Controversy was also heightened by rumours – untrue – that the trip was paid for by Jewish organisations. It was paid for by the German government.
Professor Dajani said that many Palestinians think the Holocaust is used by Jews and Israelis as propaganda to justify the seizure of their lands and to create sympathy for Israel. Others, he said, think the Holocaust is exaggerated or just one massacre that occurred during the Second World War. “They said, ‘Why go to Poland? Why not teach our young people about the Nakba ?’ ” the professor said.
The Nakba, or catastrophe, refers to the events of 1948 when Arabs and Israelis fought a war, the Arabs lost, the state of Israel was born, and hundreds of thousands of Palestinians fled or were expelled from their lands and became a people of a diaspora, living, even today, as refugees across the Middle East.
An online version of an article about the trip published in the major Palestinian newspaper Al Quds was taken down by the publishers, reportedly because of the invective in the comments section.
One reader said that taking Palestinian students to Auschwitz was not freedom of expression, but treason. Critics of the trip also included newspaper columnists, TV analysts and fellow researchers in the West Bank.

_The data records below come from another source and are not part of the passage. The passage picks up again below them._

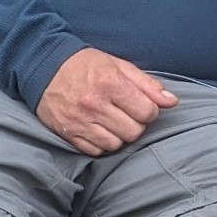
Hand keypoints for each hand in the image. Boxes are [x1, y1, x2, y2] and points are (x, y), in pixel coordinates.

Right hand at [36, 48, 177, 155]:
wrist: (44, 67)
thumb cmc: (86, 65)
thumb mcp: (119, 66)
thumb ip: (147, 84)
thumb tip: (172, 102)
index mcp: (110, 83)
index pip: (147, 112)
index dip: (148, 110)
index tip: (140, 104)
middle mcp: (95, 104)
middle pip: (134, 131)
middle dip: (135, 124)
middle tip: (125, 113)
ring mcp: (80, 121)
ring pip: (116, 144)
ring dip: (119, 135)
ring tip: (111, 121)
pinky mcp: (68, 133)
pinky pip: (96, 151)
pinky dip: (102, 143)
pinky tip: (99, 129)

While the Palestinian students were visiting Auschwitz, a parallel group of Jewish Israeli students from Ben-Gurion University of the Negev and Tel Aviv University were taken to Bethlehem to hear Palestinians from the Dheisheh refugee camp  tell their story. The responses of both groups of students – Israelis and Palestinians – will then be analysed.
A firebrand in the Fatah political movement when he was young, Professor Dajani said he is now a proponent of moderate Islam and moderate politics. He founded a group dedicated to both, called Wasatia,  in 2007. His writing and conversation are filled with references to tolerance, reconciliation and dialogue. He supports two states for two peoples and thinks Jerusalem should be shared by Israelis and Palestinians.

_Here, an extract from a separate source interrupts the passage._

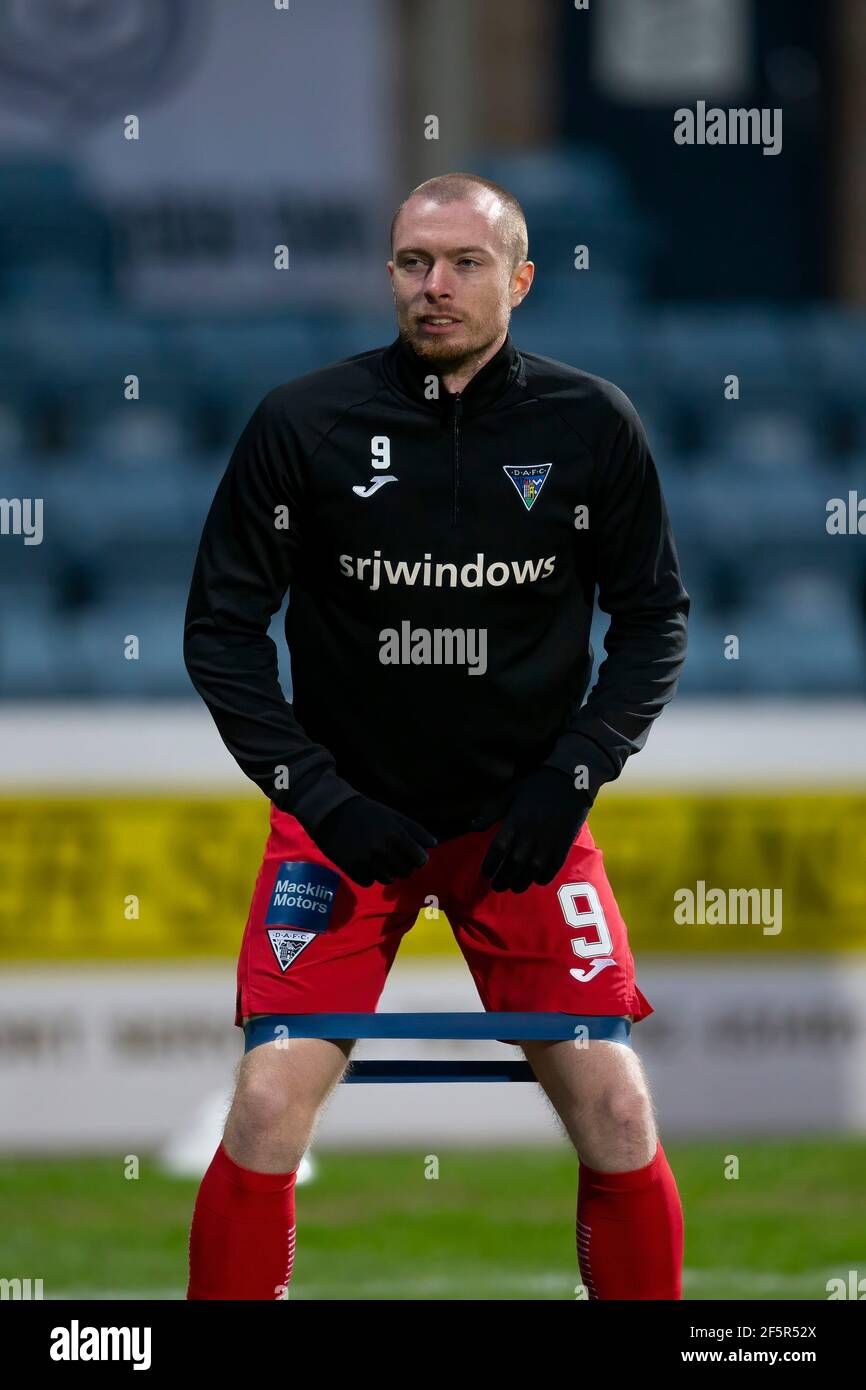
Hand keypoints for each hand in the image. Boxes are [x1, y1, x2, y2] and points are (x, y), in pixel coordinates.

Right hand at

“He is a theologian and a pragmatist, and in that regard, he is unique here. He is also extremely brave,” said Matthew Kalman, a commentator at the Israeli daily newspaper Haaretz who broke the story of the Auschwitz trip.

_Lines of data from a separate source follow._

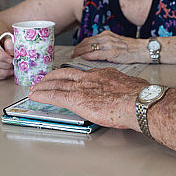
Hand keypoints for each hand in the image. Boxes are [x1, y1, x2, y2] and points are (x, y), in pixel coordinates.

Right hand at [0, 31, 12, 79]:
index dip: (1, 56)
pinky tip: (7, 72)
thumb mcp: (13, 38)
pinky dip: (0, 76)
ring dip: (3, 72)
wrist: (6, 43)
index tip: (11, 59)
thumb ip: (12, 43)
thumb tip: (11, 48)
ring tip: (12, 69)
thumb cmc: (10, 40)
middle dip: (5, 65)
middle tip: (15, 64)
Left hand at [28, 67, 148, 129]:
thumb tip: (129, 95)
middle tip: (44, 80)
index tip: (66, 77)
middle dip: (52, 77)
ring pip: (57, 83)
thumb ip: (124, 90)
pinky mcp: (76, 99)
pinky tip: (34, 96)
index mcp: (103, 75)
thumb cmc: (140, 98)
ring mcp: (82, 87)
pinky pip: (54, 95)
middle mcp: (90, 78)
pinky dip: (42, 95)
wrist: (139, 102)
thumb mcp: (132, 87)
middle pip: (65, 74)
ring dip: (44, 85)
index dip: (71, 75)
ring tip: (35, 88)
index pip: (82, 73)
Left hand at [72, 30, 146, 63]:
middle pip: (86, 42)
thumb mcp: (115, 42)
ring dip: (80, 53)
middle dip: (77, 49)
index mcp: (106, 35)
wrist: (142, 49)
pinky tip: (83, 58)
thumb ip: (105, 45)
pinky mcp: (112, 52)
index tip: (75, 50)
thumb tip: (93, 52)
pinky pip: (96, 53)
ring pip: (89, 47)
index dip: (80, 45)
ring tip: (75, 58)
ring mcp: (109, 44)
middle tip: (72, 55)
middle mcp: (106, 38)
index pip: (89, 39)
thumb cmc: (130, 48)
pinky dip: (88, 56)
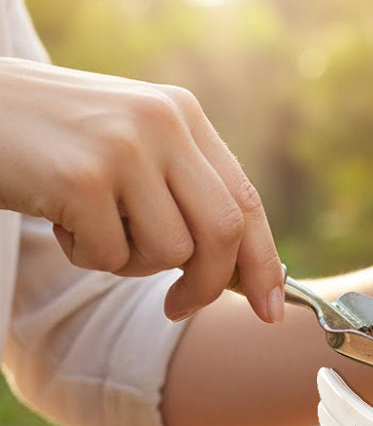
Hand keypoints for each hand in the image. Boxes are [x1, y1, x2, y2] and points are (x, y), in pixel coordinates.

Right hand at [0, 58, 283, 323]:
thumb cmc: (49, 141)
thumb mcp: (131, 150)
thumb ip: (185, 194)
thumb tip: (245, 272)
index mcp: (184, 115)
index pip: (247, 201)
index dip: (263, 263)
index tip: (270, 309)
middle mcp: (163, 123)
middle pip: (224, 233)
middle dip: (210, 286)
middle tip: (178, 308)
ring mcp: (124, 147)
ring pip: (169, 252)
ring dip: (128, 263)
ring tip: (87, 224)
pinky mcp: (82, 178)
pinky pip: (111, 255)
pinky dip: (84, 254)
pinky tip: (55, 214)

However, some of Professor Dajani’s detractors accused him of trying to brainwash Palestinian youth.
A university student who went on the trip but asked not to be named because of the charged atmosphere said the visit changed him. “You feel the humanity. You feel the sympathy of so many people killed in this place because of their race or religion.
“Most people said we shouldn’t go,” the student added. “It is a strange thing for a Palestinian to go to a Nazi death camp. But I would recommend the trip.” He said it did not diminish his desire for a Palestinian state.
Al Quds University issued a statement saying Professor Dajani and the students were not representatives of the university. Palestinian universities cut off all ties with Israeli counterparts some years ago to protest Israeli actions.
Many Palestinians today oppose what they call “normalisation”, which they say seeks to paper over the injustice of the Israeli military occupation by encouraging joint projects between Israelis and Palestinians as if they were both equal.
“I am against normalisation with Israel as long as they are building settlements and walls,” said Hamdi Abu Diab, a leader of a popular committee that opposes Israeli occupation. “But I do want Palestinians to know about the terrible things that happened to the Jews at Auschwitz. Because at the same time, I don’t want the Palestinians to be punished like the Jews were.”
Hani Al Masri, director of the Palestinian Centre for Policy Research and Strategic Studies,  said such a trip was not a bad idea: “Iall depends who is running the show.”
In a statement last week, Professor Dajani wrote: “I will go to Ramallah, I will go to the university, I will put my photos of the visit on Facebook, and I do not regret for one second what I did. As a matter of fact, I will do it again if given the opportunity. I will not hide, I will not deny, I will not be silent. I will not remain a bystander even if the victims of suffering I show empathy for are my occupiers. And this is my final statement on this issue.” Later, he added that in this debate, there may be no such thing as a last word.